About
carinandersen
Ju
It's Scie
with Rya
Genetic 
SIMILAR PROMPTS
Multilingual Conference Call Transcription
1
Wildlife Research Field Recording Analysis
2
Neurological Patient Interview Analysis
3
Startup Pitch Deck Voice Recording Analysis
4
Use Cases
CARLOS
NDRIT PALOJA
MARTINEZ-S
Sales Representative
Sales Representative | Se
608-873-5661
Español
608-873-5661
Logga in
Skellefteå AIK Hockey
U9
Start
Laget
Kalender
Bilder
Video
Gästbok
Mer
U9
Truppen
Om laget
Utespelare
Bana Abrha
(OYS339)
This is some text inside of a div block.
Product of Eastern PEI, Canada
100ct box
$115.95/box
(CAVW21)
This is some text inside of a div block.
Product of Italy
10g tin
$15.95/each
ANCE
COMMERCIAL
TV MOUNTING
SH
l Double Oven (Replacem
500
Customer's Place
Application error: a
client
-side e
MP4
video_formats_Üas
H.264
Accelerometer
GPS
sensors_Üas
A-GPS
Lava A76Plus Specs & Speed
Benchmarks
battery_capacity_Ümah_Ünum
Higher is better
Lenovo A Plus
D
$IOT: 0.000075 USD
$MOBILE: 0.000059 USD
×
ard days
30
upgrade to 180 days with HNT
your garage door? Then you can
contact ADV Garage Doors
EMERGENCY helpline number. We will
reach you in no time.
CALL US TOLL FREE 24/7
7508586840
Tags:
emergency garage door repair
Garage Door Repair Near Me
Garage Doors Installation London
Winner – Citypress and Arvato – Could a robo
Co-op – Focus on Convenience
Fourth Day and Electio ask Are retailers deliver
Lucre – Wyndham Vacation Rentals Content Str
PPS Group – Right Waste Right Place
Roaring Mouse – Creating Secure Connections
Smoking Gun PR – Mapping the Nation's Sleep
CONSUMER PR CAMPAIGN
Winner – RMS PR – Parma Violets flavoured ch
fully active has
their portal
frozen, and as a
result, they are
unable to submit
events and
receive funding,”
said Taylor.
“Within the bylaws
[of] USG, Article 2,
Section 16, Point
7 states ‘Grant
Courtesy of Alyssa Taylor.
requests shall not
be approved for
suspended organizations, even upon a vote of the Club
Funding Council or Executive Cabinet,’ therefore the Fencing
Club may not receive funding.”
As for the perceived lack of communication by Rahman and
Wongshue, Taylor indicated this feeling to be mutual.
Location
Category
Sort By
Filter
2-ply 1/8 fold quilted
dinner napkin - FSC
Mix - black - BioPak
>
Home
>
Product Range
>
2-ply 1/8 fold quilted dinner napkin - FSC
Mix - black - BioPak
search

TASK » Search the data for "fold" and list every line in which it occurs.

ANSWER SPACE »
2-ply 1/8 fold quilted
2-ply 1/8 fold quilted dinner napkin - FSC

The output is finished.